WE will always have a bit of a soft spot for Oldfields restaurant in Claypath, Durham.

That may because the owner is “known to us” (not in the Biblical sense, I hasten to add) and that he supplies the Eating In column that graces this page with distinction on alternate weeks.

It is also because we have never had a duff meal there.

Not that we eat there often and certainly not so the staff would instantly recognise us when we walk through the door. But it does seem to be consistently good.

Now I know not everyone in Durham thinks that is the case. Some have suggested the service can be a bit slow and the cooking a bit variable.

Others think it expensive.

But we can only speak as we find and we have always found it agreeable and often nothing less than excellent.

At one time, it was Durham’s “award-winning restaurant”, collecting gongs like a bride showered in confetti. The honours and awards may have dried up as more fashionable and extravagant venues have opened in the city, but Oldfields has continued to plough its singular furrow based upon an enthusiastic commitment to local produce and the revival of traditional British dishes. It is probably more successful than it has ever been, if the evidence of a virtually full house on a Tuesday evening in mid-November (typically a quiet time in the restaurant year) is anything to go by.

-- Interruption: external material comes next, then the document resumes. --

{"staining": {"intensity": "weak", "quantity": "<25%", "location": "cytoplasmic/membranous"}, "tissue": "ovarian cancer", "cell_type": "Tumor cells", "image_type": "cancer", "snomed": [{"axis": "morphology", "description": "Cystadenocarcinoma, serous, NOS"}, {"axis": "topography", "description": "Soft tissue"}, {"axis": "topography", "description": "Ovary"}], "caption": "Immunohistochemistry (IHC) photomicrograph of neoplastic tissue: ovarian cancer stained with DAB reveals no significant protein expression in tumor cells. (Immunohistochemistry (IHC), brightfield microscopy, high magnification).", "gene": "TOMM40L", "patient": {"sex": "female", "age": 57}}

Outwardly, not a great deal has changed since it first opened. There’s a slightly grand and formal restaurant on the first floor and the more relaxed brasserie atmosphere downstairs. A long bar with racked wines behind is the focal point. Tables and chairs are arranged in a cosy if not too-tightly-packed fashion, many with good peoplewatching positions overlooking Claypath.

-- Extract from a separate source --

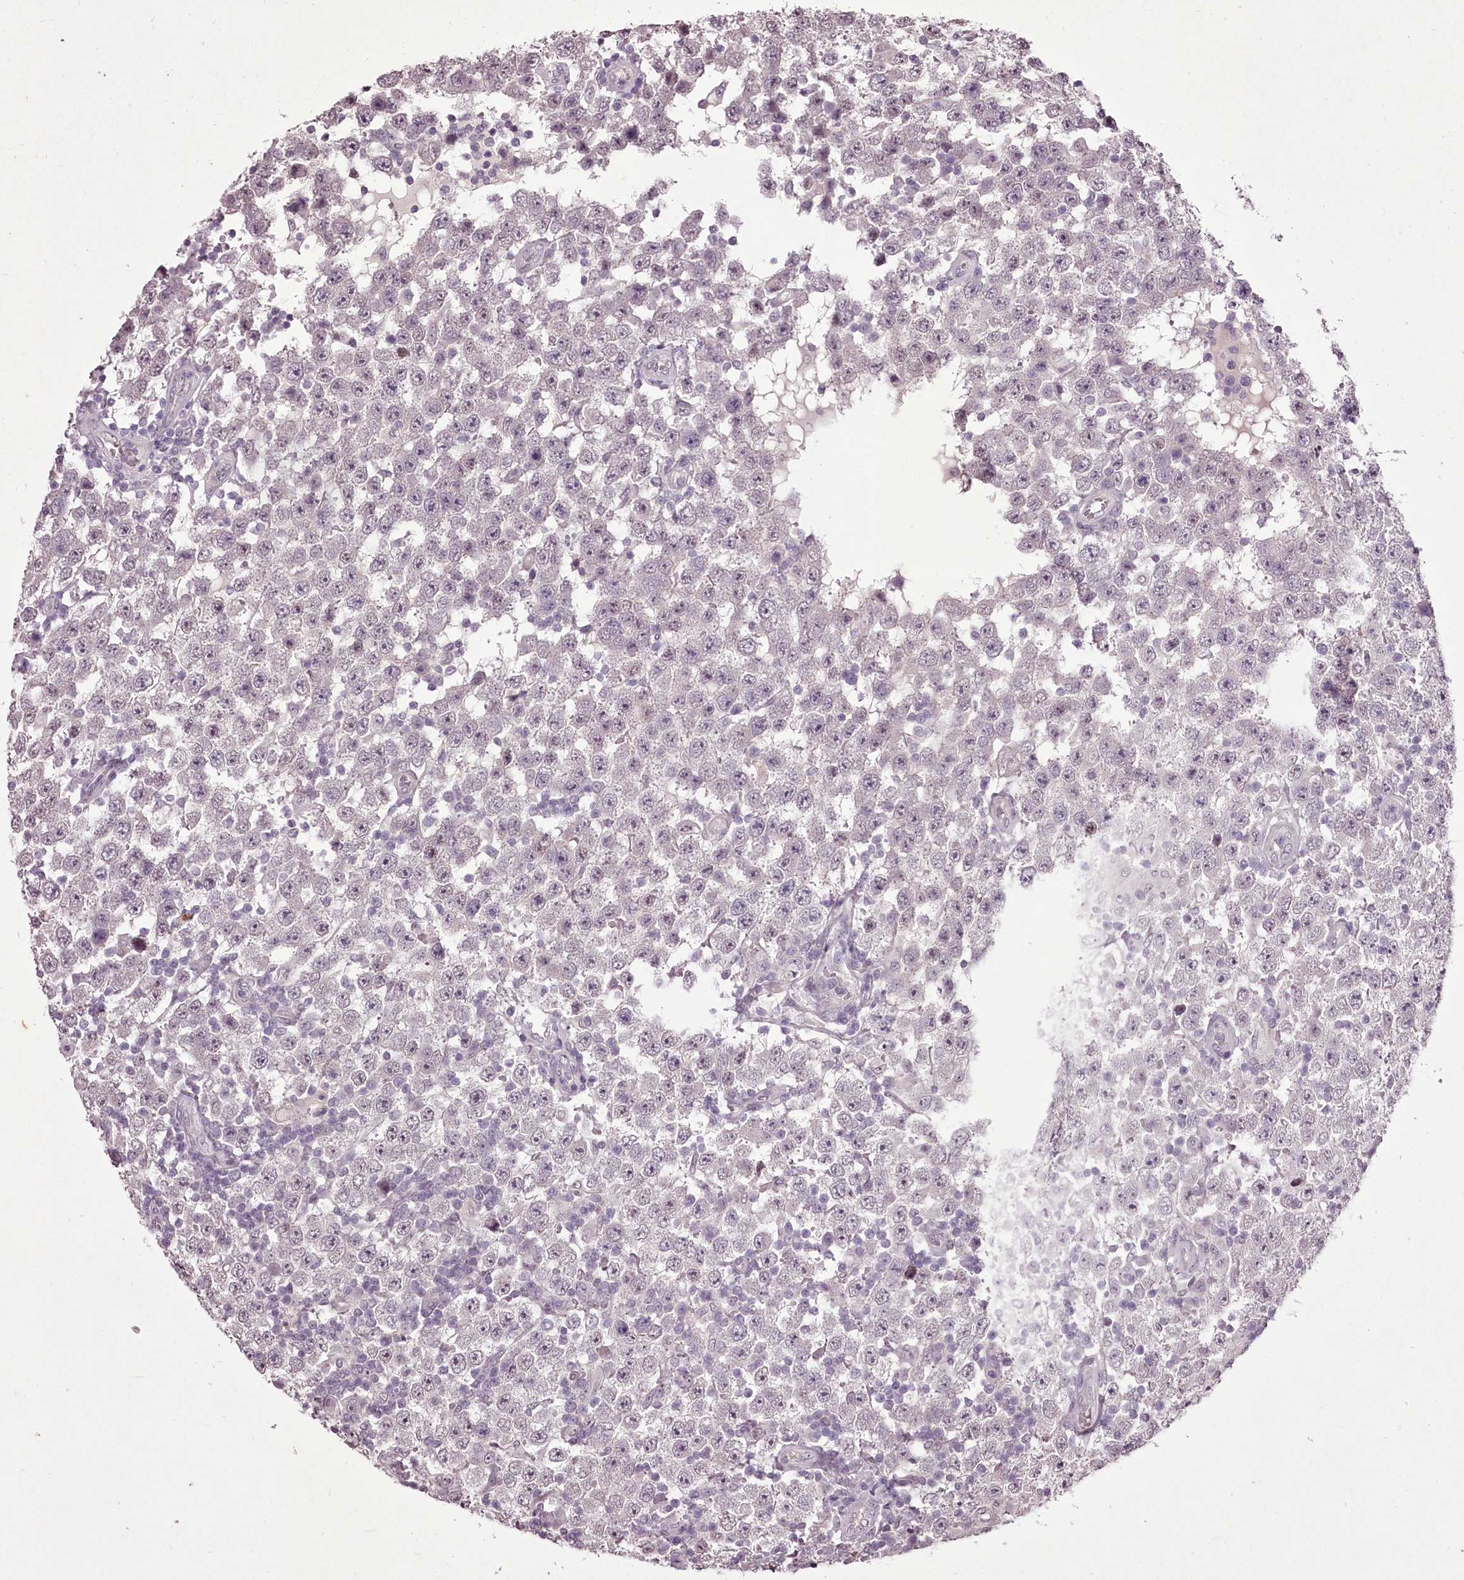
{"staining": {"intensity": "negative", "quantity": "none", "location": "none"}, "tissue": "testis cancer", "cell_type": "Tumor cells", "image_type": "cancer", "snomed": [{"axis": "morphology", "description": "Normal tissue, NOS"}, {"axis": "morphology", "description": "Urothelial carcinoma, High grade"}, {"axis": "morphology", "description": "Seminoma, NOS"}, {"axis": "morphology", "description": "Carcinoma, Embryonal, NOS"}, {"axis": "topography", "description": "Urinary bladder"}, {"axis": "topography", "description": "Testis"}], "caption": "Tumor cells show no significant staining in testis cancer (urothelial carcinoma (high-grade)).", "gene": "C1orf56", "patient": {"sex": "male", "age": 41}}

There are two menus – a lunch and early bird selection (until 7pm Sunday-Friday and 6pm on Saturday) which costs a measily £10 for two courses and £12.95 for three, and an a la carte available every evening after 6pm.

What is most striking about both menus is the presence of dishes which a few years ago would have had most foodies heading swiftly for the exit.

Pan Haggerty, clapshot, pressed jellied ham and piccalilli, rabbit casserole and Blind Scouse are the sort of dishes our mothers and grandmothers made. It’s not nursery food exactly, but it is redolent of the past, a past where British dishes made the most of what was available, a time before supermarkets brought us the food of the worlds and turned our attention from the excellence of our own culinary traditions.

The local provenance is flagged up but not slavishly; the impression given is that ingredients are sourced locally if they are high quality, and certainly not regardless of whether they are any good.

It wasn’t clear where the prawns in Sylvia’s prawn cocktail (£6.50) came from but they were superb quality and coated in a very good Marie Rose sauce (a touch of tomato ketchup is the magic ingredient, apparently).

My leek and potato soup (£4.75) was made with an authentic stock and lightly creamed – there was still some texture left – and well seasoned.

It came with very fresh bread – from a bakery on Tyneside if we recall correctly.

Sylvia, who perhaps was struggling to slip back into a 1950s British culinary mindset, enjoyed a piece of grilled free-range chicken (tender, juicy, £14,50) and some stonkingly-good thick-cut chips, tomato, mushrooms and watercress.

I chose the rose veal (£15.50), cooked in the style of a blanquette of veal with a garlic, white and cream sauce. The veal comes from Walworth, near Darlington, where dairy farmer John Archer has been finding a good use for his bull calves, raising them humanely until slaughter at about seven months old.

The paleness and structure of the dish was a little unattractive but you have to forget arty-farty ideas of pictures on a plate when eating stew. The taste was pure comfort food; the flaking, slightly gelatinous texture of the meat, infused with the sauce, made for mouthfuls of satisfying, almost sticky-ish, garlic and mildly beefy flavour. If you are still a bit doubtful about eating veal, this is the dish to convince you.

The stew rested on a bed of new potatoes and I had a side dish of fresh seasonal greens (£2.50) to go with it.

Sylvia was replete and so was I in truth, but I couldn’t resist the bread and butter pudding (£6) served with custard. The twist to this was the inclusion of a little marmalade (from Just William hedgerow products, Gilling West, North Yorkshire) which gave it a bitter edge. Despite the beautiful crunchy-soft more-ishness of the dish I could not quite finish it.

Our bill, excluding drinks, was £56, including the automatic service charge of 12.5 per cent (which can be deducted if you don’t think the service up to scratch). I’m not a fan of this system, but it is increasingly becoming the norm. We certainly didn’t begrudge it in this case for youthful but savvy attentiveness.